There are a few conclusions that can be drawn from the existing evidence: (1) there is good evidence favoring WB exercises through the LEs for increasing bone mineral density in the spine or femur in children with CP; (2) there is some favorable evidence indicating that SWB exercises through the LE may temporarily reduce spasticity as prolonged stretch in children with CP although the effect size is small and the clinical value is questionable; (3) the evidence for SWB exercises in reducing spasticity and improving hand function in the UE in children with CP is limited and requires further studies to verify the effects of SWB for these outcomes; and (4) there is no research evidence to support the use of SWB exercises to reduce or prevent hip dysplasia, improve bowel and urinary functions, improve self esteem, or improve communication in children with CP.
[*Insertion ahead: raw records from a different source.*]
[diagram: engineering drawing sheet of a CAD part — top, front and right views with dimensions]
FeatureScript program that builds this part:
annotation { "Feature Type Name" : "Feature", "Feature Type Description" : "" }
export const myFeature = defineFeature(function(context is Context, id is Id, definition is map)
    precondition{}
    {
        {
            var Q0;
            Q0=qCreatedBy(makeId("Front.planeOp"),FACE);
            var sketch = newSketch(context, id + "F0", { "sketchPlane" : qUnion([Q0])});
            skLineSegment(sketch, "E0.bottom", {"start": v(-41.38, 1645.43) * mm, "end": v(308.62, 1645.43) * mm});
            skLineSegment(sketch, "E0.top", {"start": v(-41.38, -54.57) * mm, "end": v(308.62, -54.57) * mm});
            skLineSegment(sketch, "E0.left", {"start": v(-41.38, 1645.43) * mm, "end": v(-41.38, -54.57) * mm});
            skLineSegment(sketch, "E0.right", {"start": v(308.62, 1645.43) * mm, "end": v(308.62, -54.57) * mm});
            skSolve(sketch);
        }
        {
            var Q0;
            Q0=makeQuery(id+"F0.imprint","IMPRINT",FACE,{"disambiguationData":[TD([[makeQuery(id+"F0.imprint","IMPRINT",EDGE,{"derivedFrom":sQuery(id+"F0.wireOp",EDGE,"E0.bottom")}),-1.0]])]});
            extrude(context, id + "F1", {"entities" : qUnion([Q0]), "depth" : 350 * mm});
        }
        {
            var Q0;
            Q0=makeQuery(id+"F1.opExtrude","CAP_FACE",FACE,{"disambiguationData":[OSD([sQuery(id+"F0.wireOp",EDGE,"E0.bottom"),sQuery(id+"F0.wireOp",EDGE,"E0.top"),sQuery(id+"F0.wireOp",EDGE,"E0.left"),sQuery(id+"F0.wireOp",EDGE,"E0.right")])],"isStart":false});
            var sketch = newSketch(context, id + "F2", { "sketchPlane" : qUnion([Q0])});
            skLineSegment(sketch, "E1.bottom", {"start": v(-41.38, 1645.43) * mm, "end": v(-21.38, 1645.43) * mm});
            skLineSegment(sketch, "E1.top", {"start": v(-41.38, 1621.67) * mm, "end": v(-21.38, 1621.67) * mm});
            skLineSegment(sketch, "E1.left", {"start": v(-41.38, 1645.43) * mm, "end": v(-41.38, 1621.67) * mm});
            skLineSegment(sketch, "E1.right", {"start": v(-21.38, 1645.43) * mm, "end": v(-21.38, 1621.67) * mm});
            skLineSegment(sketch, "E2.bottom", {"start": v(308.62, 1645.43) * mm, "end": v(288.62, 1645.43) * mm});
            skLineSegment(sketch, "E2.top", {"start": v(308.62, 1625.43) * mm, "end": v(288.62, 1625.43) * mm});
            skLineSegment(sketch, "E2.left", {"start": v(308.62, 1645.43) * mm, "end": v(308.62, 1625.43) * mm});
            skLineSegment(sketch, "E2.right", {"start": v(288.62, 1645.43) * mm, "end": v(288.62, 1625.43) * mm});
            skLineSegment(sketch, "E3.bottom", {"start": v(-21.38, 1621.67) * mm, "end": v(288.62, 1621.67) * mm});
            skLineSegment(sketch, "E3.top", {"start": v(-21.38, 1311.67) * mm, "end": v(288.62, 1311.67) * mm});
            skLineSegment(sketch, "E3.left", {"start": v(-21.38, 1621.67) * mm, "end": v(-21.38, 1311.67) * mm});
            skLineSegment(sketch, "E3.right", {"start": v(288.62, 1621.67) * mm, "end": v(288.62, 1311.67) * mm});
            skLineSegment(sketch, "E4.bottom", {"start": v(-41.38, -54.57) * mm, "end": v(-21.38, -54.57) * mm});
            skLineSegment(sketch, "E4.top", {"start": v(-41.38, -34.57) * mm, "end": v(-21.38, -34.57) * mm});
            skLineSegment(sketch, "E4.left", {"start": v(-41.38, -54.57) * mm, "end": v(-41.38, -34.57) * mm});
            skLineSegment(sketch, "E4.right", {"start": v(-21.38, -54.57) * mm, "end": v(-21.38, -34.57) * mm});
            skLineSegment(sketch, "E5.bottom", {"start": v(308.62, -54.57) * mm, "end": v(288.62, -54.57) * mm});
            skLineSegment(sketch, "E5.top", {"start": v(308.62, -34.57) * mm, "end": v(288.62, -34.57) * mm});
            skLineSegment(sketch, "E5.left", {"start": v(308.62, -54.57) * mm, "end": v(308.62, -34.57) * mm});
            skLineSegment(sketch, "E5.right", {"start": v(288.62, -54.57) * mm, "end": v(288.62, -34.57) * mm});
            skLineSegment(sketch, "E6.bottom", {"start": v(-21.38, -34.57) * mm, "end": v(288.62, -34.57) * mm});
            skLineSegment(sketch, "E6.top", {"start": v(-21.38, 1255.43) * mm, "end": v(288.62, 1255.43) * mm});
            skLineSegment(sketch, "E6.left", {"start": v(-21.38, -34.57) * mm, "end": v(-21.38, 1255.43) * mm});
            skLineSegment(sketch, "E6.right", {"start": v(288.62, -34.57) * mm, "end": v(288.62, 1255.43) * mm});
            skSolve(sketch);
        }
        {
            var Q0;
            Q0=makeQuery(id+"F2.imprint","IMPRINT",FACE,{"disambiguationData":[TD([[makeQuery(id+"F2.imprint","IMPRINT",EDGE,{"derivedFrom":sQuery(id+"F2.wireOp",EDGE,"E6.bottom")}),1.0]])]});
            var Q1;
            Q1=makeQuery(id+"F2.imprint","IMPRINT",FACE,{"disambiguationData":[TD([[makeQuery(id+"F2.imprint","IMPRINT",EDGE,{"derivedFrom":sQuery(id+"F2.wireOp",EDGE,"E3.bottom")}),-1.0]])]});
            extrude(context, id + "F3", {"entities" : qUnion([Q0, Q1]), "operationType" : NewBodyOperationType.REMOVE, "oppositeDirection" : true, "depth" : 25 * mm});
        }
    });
Implications for Research and Clinical Practice
The findings of this review prompt clinicians to rethink their rationale for using standing frames or direct SWB through the UEs in their clinical practice. Clinicians should be confident to claim the benefits of SWB exercises based on research evidence in children with CP, but should avoid exaggerating those benefits for which there is not much research evidence. At the present time, SWB has been shown to be beneficial in improving bone mineral density of the spine or femur, thus reducing the susceptibility of fractures, so it is clinically worthwhile to use standing frames for children with CP, particularly in those with poor mobility. Other potential benefits of SWB exercises through the UEs and LEs need to be verified by studies of more rigorous methodological quality, of larger sample size, and also in terms of functional limitation/activity and participation level. Studies that aim to investigate the optimal forms, duration and frequency of SWB to obtain the desirable clinical changes in children are also necessary.
The author would like to sincerely thank Associate Professor Dinah Reddihough, Ms. Sue Reid (both from Royal Children’s Hospital, Melbourne, Australia), and Professor Mary Galea (University of Melbourne, Victoria, Australia) for their assistance in preparing the manuscript for publication.